The other day, a friend of mine shared some advice he received from a rabbi: “If your wife is giving you crap, you shouldn’t fight or complain, you should just accept it. It’s happening because God wants you to receive that crap. Do whatever she tells you.”
Now if you are in a healthy marriage, and are a typical guy, that might be OK marriage advice: after all, guys are notorious for things like leaving the toilet seat up, throwing their socks on the floor, etc.
HOWEVER — what if we reverse the situation and increase the intensity? If a woman was being physically abused, beaten by her husband, would we tell her to just take it, because God wants her to receive that crap? I don’t think most of us would dare go there.
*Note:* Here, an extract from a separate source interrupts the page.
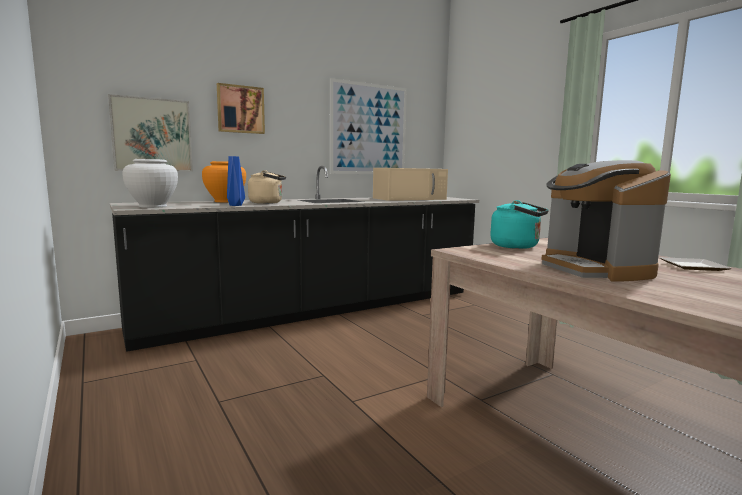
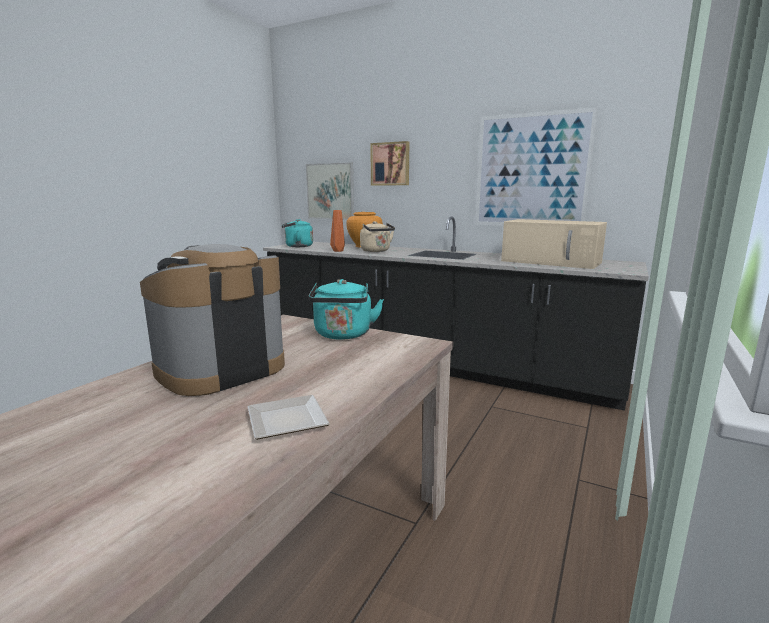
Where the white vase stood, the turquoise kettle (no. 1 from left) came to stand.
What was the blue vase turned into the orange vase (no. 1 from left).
The theology that everything happens because God willed it, and when we suffer the aggressor is simply “the rod of God,” punishing us because God has determined we deserve punishment, has been around at least 2,500 years. It has been around since Nebuchadnezzar destroyed the Jewish Temple in Jerusalem in 587 BCE.
That’s the same theology that was displayed when Rabbi Ovadiah Yosef famously said some years ago that all 6 million people who perished in the Shoah (Holocaust) were reincarnated sinners.
Sorry, I find that a repugnant theology. Free will trumps hashgacha pratit (the idea that God controls every detail that happens). The Holocaust did not happen because God wanted to punish the victims. The Holocaust happened because the Nazis were evil, and far too many people let them get away with their evil. The Nazis used their God-given free will in the most horrendous, abhorrent of ways.
The rabbis came up with that theology because they wanted to find meaning in their suffering. It’s a natural desire; if we can find meaning, at least the suffering serves some purpose. Some years ago, Marlene Marks wrote about her struggle with cancer in the Los Angeles Jewish Journal. She said “I’m tired of looking for meaning in my cancer. I just want to get better.”
We will never “get better” from the horrors of the Holocaust. Nothing can make us whole; nothing can replace the 6 million lost souls (including some of my cousins).
This is not a time to seek meaning in the suffering. It’s a time to mourn, to reflect on what has been lost. It’s a time to remember.
May the memory of those who perished in the Holocaust live on forever.
PS: The advice I would give if your wife is giving you crap is to listen carefully. Don’t automatically become defensive and angry. Maybe you have done something wrong. Just as if you get sick, perhaps you should examine your lifestyle for things that might have contributed to the illness. But don’t blame your troubles on God. And don’t just take it if it’s not deserved.